Terry Marks, left, a candidate for the Pittston Select Board, greets and opens the door for a voter Monday at the Town Office at 38 Whitefield Road. Anna Chadwick/Morning Sentinel

PITTSTON — After weeks of controversy,  an attempt to oust Selectman Joe Caputo failed at the polls Monday, as nearly two-thirds of residents casting ballots voted to keep him.

Pittston Selectman Joe Caputo takes part in the debate during Pittston town meeting on Saturday at Pittston Randolph Consolidated School. An attempt to oust him from office failed at the polls Monday. Joe Phelan/Kennebec Journal

More than 600 people turned out at the Pittston Town Office Monday to decide whether Caputo would remain on the board and to fill open seats on the Select Board and Gardiner-area school district.

With 281 votes, Cathy Jewett Thomas won the seat on the Select Board, replacing Mary Jean Ambrose. Terry Marks received 264 votes and Tim Lawrence received 63.

Linda Caputo will serve as one of Pittston’s representatives on the Maine School Administrative District 11 School board, receiving 303 votes to Alex Stone’s 290 votes.

Monday’s election followed Saturday’s annual town meeting, where voters passed a $1.7 million municipal budget after more than three hours of debate.

The results of the recall election mark the end of months of uncertainty for Caputo.


In December, Cheryl Peaslee submitted a petition to recall Caputo to town officials, saying that Caputo had created a hostile work environment for staff working at the Town Office and that his decisions as selectman were not in the town’s best interests.

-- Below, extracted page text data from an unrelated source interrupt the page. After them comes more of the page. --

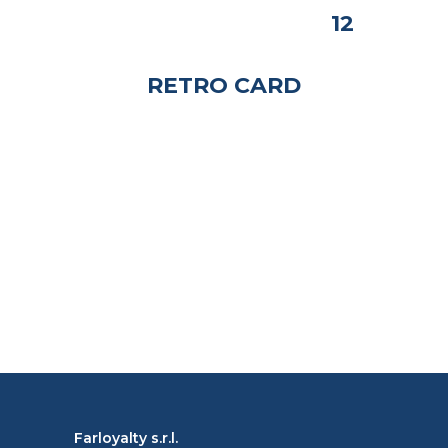
12
RETRO CARD
Farloyalty s.r.l.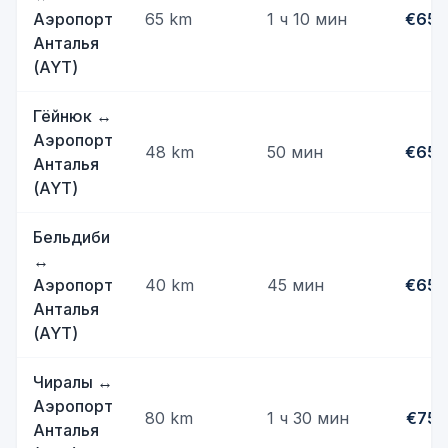
Аэропорт
65
km
1 ч 10 мин
€65
Анталья
(AYT)
Гёйнюк
↔
Аэропорт
48
km
50 мин
€65
Анталья
(AYT)
Бельдиби
↔
Аэропорт
40
km
45 мин
€65
Анталья
(AYT)
Чиралы
↔
Аэропорт
80
km
1 ч 30 мин
€75
Анталья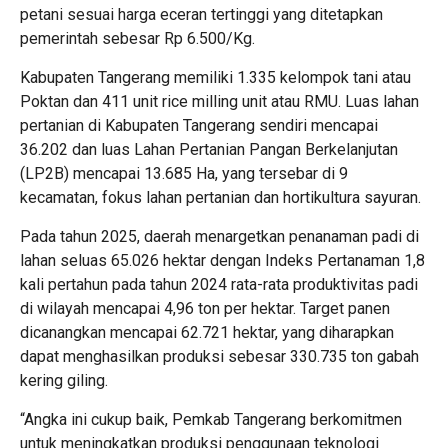
petani sesuai harga eceran tertinggi yang ditetapkan
pemerintah sebesar Rp 6.500/Kg.
Kabupaten Tangerang memiliki 1.335 kelompok tani atau
Poktan dan 411 unit rice milling unit atau RMU. Luas lahan
pertanian di Kabupaten Tangerang sendiri mencapai
36.202 dan luas Lahan Pertanian Pangan Berkelanjutan
(LP2B) mencapai 13.685 Ha, yang tersebar di 9
kecamatan, fokus lahan pertanian dan hortikultura sayuran.
Pada tahun 2025, daerah menargetkan penanaman padi di
lahan seluas 65.026 hektar dengan Indeks Pertanaman 1,8
kali pertahun pada tahun 2024 rata-rata produktivitas padi
di wilayah mencapai 4,96 ton per hektar. Target panen
dicanangkan mencapai 62.721 hektar, yang diharapkan
dapat menghasilkan produksi sebesar 330.735 ton gabah
kering giling.
“Angka ini cukup baik, Pemkab Tangerang berkomitmen
untuk meningkatkan produksi penggunaan teknologi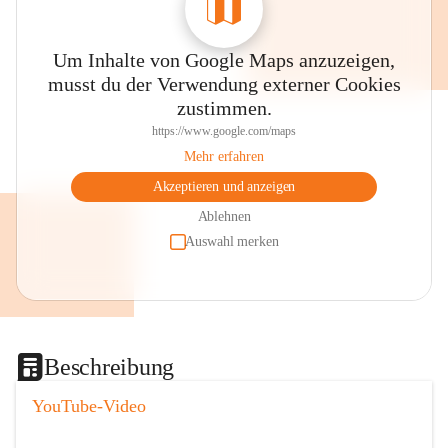
Um Inhalte von Google Maps anzuzeigen,
musst du der Verwendung externer Cookies
zustimmen.
https://www.google.com/maps
Mehr erfahren
Akzeptieren und anzeigen
Ablehnen
Auswahl merken
Beschreibung
YouTube-Video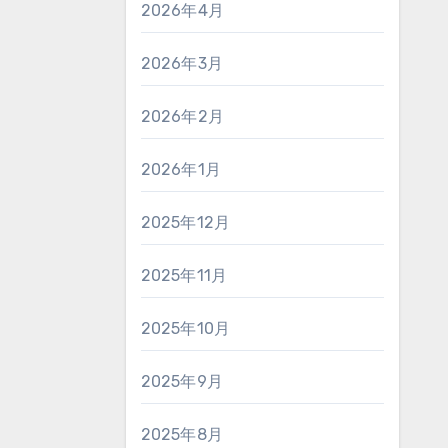
2026年4月
2026年3月
2026年2月
2026年1月
2025年12月
2025年11月
2025年10月
2025年9月
2025年8月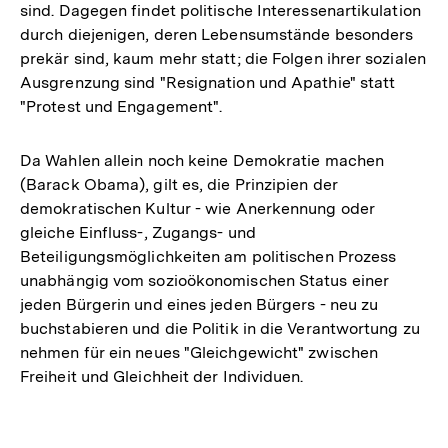
sind. Dagegen findet politische Interessenartikulation
durch diejenigen, deren Lebensumstände besonders
prekär sind, kaum mehr statt; die Folgen ihrer sozialen
Ausgrenzung sind "Resignation und Apathie" statt
"Protest und Engagement".
Da Wahlen allein noch keine Demokratie machen
(Barack Obama), gilt es, die Prinzipien der
demokratischen Kultur - wie Anerkennung oder
gleiche Einfluss-, Zugangs- und
Beteiligungsmöglichkeiten am politischen Prozess
unabhängig vom sozioökonomischen Status einer
jeden Bürgerin und eines jeden Bürgers - neu zu
buchstabieren und die Politik in die Verantwortung zu
nehmen für ein neues "Gleichgewicht" zwischen
Freiheit und Gleichheit der Individuen.
Fussnoten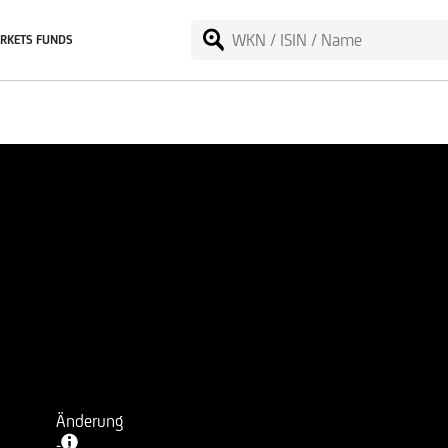
RKETS FUNDS
Änderung
-
-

Caputo was elected to the Select Board a year ago.

In the weeks that followed, the certification of the petition stalled while Jane Hubert, chairwoman of the Select Board, consulted with the town attorney about the differences between the town’s ordinance for the recall of a municipal officer and the state’s recall statute, under which an official may be subject to a recall only if that person commits a crime while in office and the municipality is the victim.

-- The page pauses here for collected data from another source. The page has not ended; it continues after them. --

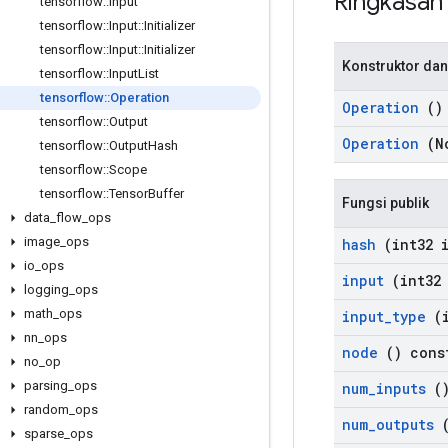
Ringkasa
tensorflow
::
Input
tensorflow
::
Input
::
Initializer
tensorflow
::
Input
::
Initializer
Konstruktor dan
tensorflow
::
Input
List
tensorflow
::
Operation
Operation
()
tensorflow
::
Output
Operation
(No
tensorflow
::
Output
Hash
tensorflow
::
Scope
tensorflow
::
Tensor
Buffer
Fungsi publik
data
_
flow
_
ops
image
_
ops
hash
(int32 i
io
_
ops
input
(int32 
logging
_
ops
math
_
ops
input
_
type
(i
nn
_
ops
node
() cons
no
_
op
parsing
_
ops
num
_
inputs
()
random
_
ops
num
_
outputs
(
sparse
_
ops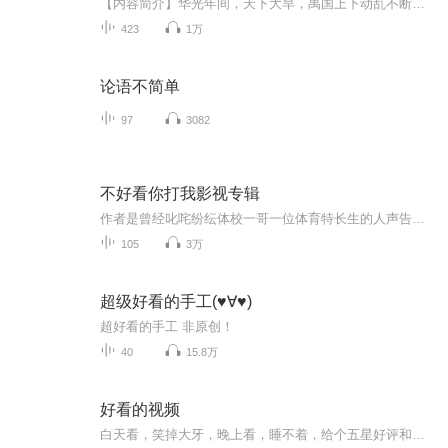
【内容简介】华光年间，天下大旱，禹国上下动乱不断随着武道巅峰张三丰羽化飞升被压了一千多年的江湖顿时变得蠢蠢欲动先是天命玄鸟，重临商土后有玄龟背图出齐水，龙马叼书现茂林商齐二国气数大增九道八佛，六狱邪魔也忍不住出来搅风搅雨白云飘渺宫、东海...
423
1万
论语不简单
97
3082
不好看你打我影视专辑
作者是曾经叱咤纷纭体校一哥一位体育特长生的人声告白，总是那么惊心动魄
105
3万
超级好看的手工(♥∀♥)
超好看的手工 非原创！
40
15.8万
好看的视频
白天看，笑掉大牙，晚上看，睡不着，给个五星好评和关注吧！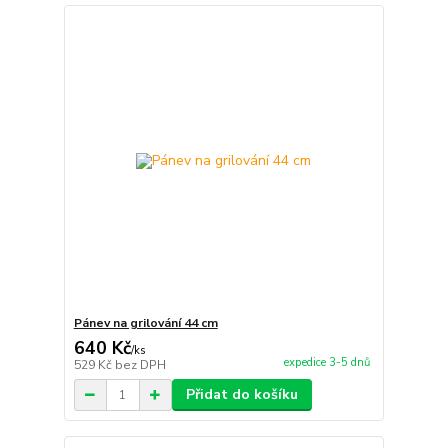
Pánev na grilování 44 cm
640 Kč
/
ks
expedice 3-5 dnů
529 Kč
bez DPH
Přidat do košíku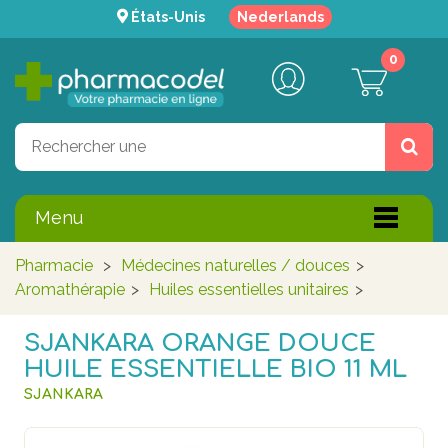
États-Unis
Nederlands
0
Menu
Pharmacie
>
Médecines naturelles / douces
>
Aromathérapie
>
Huiles essentielles unitaires
>
SJANKARA ORANGE DOUCE
HUILE ESSENTIELLE BIO 11 ML
SJANKARA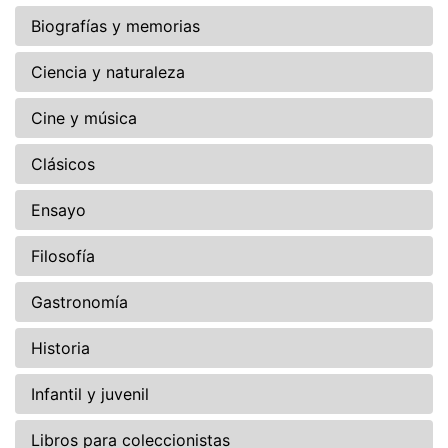
Biografías y memorias
Ciencia y naturaleza
Cine y música
Clásicos
Ensayo
Filosofía
Gastronomía
Historia
Infantil y juvenil
Libros para coleccionistas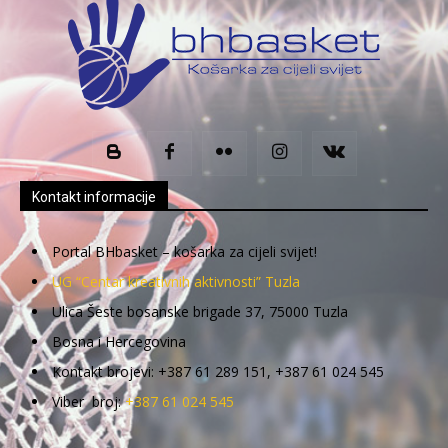
Kontakt informacije
Portal BHbasket – košarka za cijeli svijet!
UG “Centar kreativnih aktivnosti” Tuzla
Ulica Šeste bosanske brigade 37, 75000 Tuzla
Bosna i Hercegovina
Kontakt brojevi: +387 61 289 151, +387 61 024 545
Viber broj:
+387 61 024 545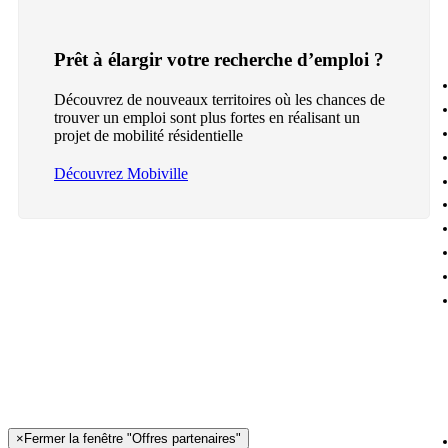
Prêt à élargir votre recherche d’emploi ?
Découvrez de nouveaux territoires où les chances de
trouver un emploi sont plus fortes en réalisant un
projet de mobilité résidentielle
Découvrez Mobiville
×
Fermer la fenêtre "Offres partenaires"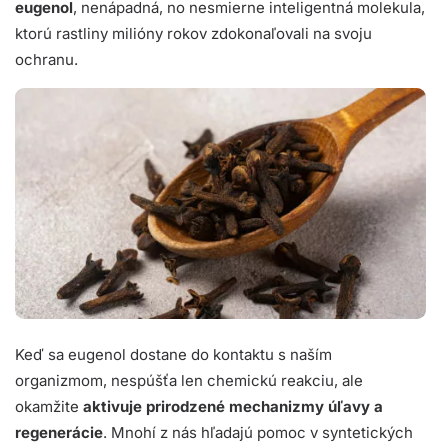
eugenol
, nenápadná, no nesmierne inteligentná molekula,
ktorú rastliny milióny rokov zdokonaľovali na svoju
ochranu.
Keď sa eugenol dostane do kontaktu s naším
organizmom, nespúšťa len chemickú reakciu, ale
okamžite
aktivuje prirodzené mechanizmy úľavy a
regenerácie
. Mnohí z nás hľadajú pomoc v syntetických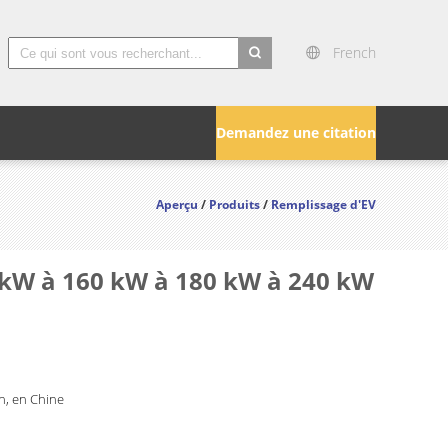
French
search
Demandez une citation
Aperçu
/
Produits
/
Remplissage d'EV
0 kW à 160 kW à 180 kW à 240 kW
, en Chine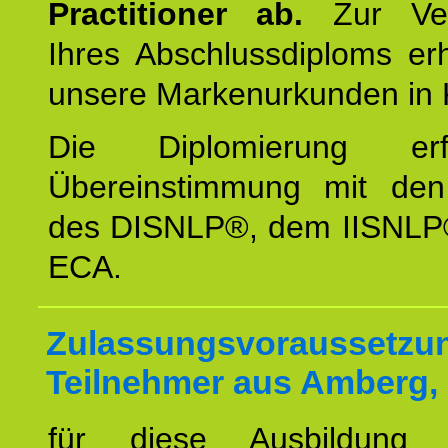
Practitioner ab.
Zur Ver
Ihres Abschlussdiploms er
unsere Markenurkunden in 
Die Diplomierung erf
Übereinstimmung mit den 
des DISNLP®, dem IISNLP
ECA.
Zulassungsvoraussetzun
Teilnehmer aus Amberg,
für diese Ausbildung 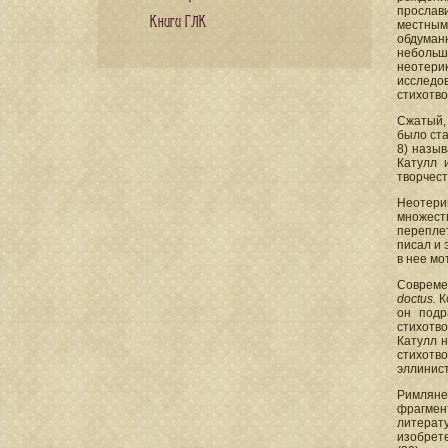
прослав
Книги ГЛК
местными
обдуман
небольш
неотерик
исследо
стихотво
Сжатый,
было ста
8) назыв
Катулл 
творчест
Неотери
множест
переплет
писал и 
в нее мо
Совреме
doctus.
К
он подр
стихотво
Катулл н
стихотв
эллинист
Римляне 
фрагмен
литерат
изобрете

Pittston voters decided Monday not to recall Selectman Joe Caputo and fill two other seats. Anna Chadwick/Morning Sentinel

In February officials, after consulting with the Maine Municipal Association and the town’s attorney, set the date for a special town meeting to rescind the town’s recall ordinance and a date to vote on Caputo’s recall.

In the days before the special town meeting, Peaslee filed an injunction to stop the rescinding of the ordinance, but failed, and the town voted to ditch the ordinance.

To date, the town has incurred more than $9,000 in legal fees in matters related to the recall, town officials say, including nearly $6,000 related to the recall ordinance and the injunction to stop the special town meeting.


In recent days, several residents posted on the town’s unofficial Facebook page allegations that someone had been removing political signs leading up to Monday’s election.

Removing a temporary sign, such as a political sign, is illegal in Maine and is punishable with a fine of up to $250.

Portions of Kennebec County are patrolled alternately by the Maine State Police and the Kennbec County Sheriff’s Office. Town Clerk Valerie Hanson said state police contacted the town office last week following sign complaints. The Kennebec County Sherriff’s Office did not immediately respond to inquiries Monday.

In uncontested races, Marlene Colvin was elected to a three-year term on the Planning Board; Jason Corliss, Joseph Eastman and Tim Lawrence were elected to three-year terms on the Budget Committee; Jazmyne Marks was elected to a three-year term on the Personnel Committee; and Larry Ireland was elected to the East Pittston Water District board.